The keywords in \(\rho \mathrm{df}^{-}\) may be used in triples as properties. Informally,

  • \((p, \mathsf{sp }, q)\) means that property \(p\) is a sub-property of property \(q\);

  • \((c, \mathsf{sc }, d)\) means that class \(c\) is a subclass of class \(d\);

  • \((p, \mathsf{dom }, c)\) means that the domain of property \(p\) is \(c\); and

  • \((p, \mathsf{range }, c)\) means that the range of property \(p\) is \(c\).

Note that we don’t allow the use of \(\rho \mathrm{df}\) triples of the form \((a, \mathsf{type }, b)\) with meaning “\(a\) is of type \(b\)“ in the intentional level.

3.4 An OWL 2 Ontology Layer

The OWL 2 ontology layer \({\fancyscript{O}}\) consists of a finite set of OWL 2 class and property axioms (see, [43]) of the form

$$\begin{aligned} C&\sqsubseteq D \\ R&\sqsubseteq P \end{aligned}$$

where \(C,D\) are OWL 2 classes (concepts) and \(R\) and \(P\) are OWL 2 properties . The intuition of an axiom of the form \(C \sqsubseteq D\) (resp. \(R \sqsubseteq P\)) is that any instance of class \(C\) (resp. role \(R\)) is an instance of class \(D\) (resp. \(P\)) as well. For computational reasons (to have a query answering procedure that is worst case polynomial), we will consider here specifically the case of the logical counterpart of the three main OWL 2 profiles, namely OWL 2 EL, OWL 2 QL and OWL 2 RL only.

3.4.1 The Case of OWL 2 EL

The importance of the \({\fancyscript{EL}}\) DL family [4, 6, 26] is due to the fact that it is the logical counterpart of the OWL 2 EL profile [44], i.e. OWL 2 EL constructs can be mapped into the DL \({\fancyscript{EL}}^{++}(\mathrm{{d}})\). We recall that it enables polynomial time algorithms for all the standard reasoning tasksFootnote 4 and, thus, it is particularly suitable for applications where very large ontologies are needed.

• **Task instructions**
(a) Answer these questions from the passage on ontology layers:
(i) Which three OWL 2 profiles are considered?
(ii) What does the OWL 2 ontology layer consist of?
(iii) For what kind of application is the EL family said to be particularly suitable?
(b) Decide whether each statement agrees with the passage on ontology layers. Answer yes or no and quote the words that decide it.
(i) The OWL 2 ontology layer is made up of an infinite set of axioms.
(ii) The three main OWL 2 profiles are singled out for computational reasons.
(iii) The EL family allows polynomial time algorithms for all the standard reasoning tasks.
(c) Reproduce the part of the passage on ontology layers from "The keywords in" to "the intentional level.".

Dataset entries
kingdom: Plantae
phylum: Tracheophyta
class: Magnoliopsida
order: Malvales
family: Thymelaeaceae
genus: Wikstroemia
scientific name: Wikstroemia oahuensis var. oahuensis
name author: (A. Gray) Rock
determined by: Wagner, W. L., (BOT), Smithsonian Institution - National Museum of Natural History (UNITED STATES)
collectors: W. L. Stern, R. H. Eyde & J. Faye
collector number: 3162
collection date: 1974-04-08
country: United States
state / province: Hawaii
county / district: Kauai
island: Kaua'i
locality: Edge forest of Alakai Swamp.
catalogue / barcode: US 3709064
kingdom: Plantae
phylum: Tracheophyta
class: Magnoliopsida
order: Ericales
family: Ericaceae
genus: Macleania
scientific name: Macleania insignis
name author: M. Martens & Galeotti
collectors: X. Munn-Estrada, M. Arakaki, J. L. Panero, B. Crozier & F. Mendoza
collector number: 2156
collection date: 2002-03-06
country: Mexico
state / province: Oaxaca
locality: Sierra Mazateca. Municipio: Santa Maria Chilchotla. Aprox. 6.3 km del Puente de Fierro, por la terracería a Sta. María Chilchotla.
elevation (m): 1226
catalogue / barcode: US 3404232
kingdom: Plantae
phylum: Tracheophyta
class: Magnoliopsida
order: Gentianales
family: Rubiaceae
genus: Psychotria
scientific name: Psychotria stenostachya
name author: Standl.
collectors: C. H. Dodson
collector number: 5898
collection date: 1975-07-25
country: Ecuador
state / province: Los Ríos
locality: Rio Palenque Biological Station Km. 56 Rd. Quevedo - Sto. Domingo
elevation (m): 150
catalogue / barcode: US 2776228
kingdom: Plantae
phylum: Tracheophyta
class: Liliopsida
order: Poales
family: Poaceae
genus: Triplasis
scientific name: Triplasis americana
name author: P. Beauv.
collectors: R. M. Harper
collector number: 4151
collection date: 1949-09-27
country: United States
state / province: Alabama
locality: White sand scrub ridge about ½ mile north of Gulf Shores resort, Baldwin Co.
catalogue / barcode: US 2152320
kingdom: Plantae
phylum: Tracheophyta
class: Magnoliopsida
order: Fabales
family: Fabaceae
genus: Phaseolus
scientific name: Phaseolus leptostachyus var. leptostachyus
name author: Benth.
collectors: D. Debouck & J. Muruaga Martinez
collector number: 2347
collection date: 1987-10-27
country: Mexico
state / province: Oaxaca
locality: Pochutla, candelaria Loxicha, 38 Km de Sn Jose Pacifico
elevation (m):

• **Responses to the exercise**
(a)
(i) OWL 2 EL, OWL 2 QL and OWL 2 RL.
(ii) A finite set of OWL 2 class and property axioms.
(iii) Applications where very large ontologies are needed.

(b)
(i) No: "consists of a finite set of OWL 2 class and property axioms"
(ii) Yes: "For computational reasons (to have a query answering procedure that is worst case polynomial)"
(iii) Yes: "it enables polynomial time algorithms for all the standard reasoning"

(c)
The keywords in \(\rho \mathrm{df}^{-}\) may be used in triples as properties. Informally,

  • \((p, \mathsf{sp }, q)\) means that property \(p\) is a sub-property of property \(q\);

  • \((c, \mathsf{sc }, d)\) means that class \(c\) is a subclass of class \(d\);

  • \((p, \mathsf{dom }, c)\) means that the domain of property \(p\) is \(c\); and

  • \((p, \mathsf{range }, c)\) means that the range of property \(p\) is \(c\).

Note that we don’t allow the use of \(\rho \mathrm{df}\) triples of the form \((a, \mathsf{type }, b)\) with meaning “\(a\) is of type \(b\)“ in the intentional level.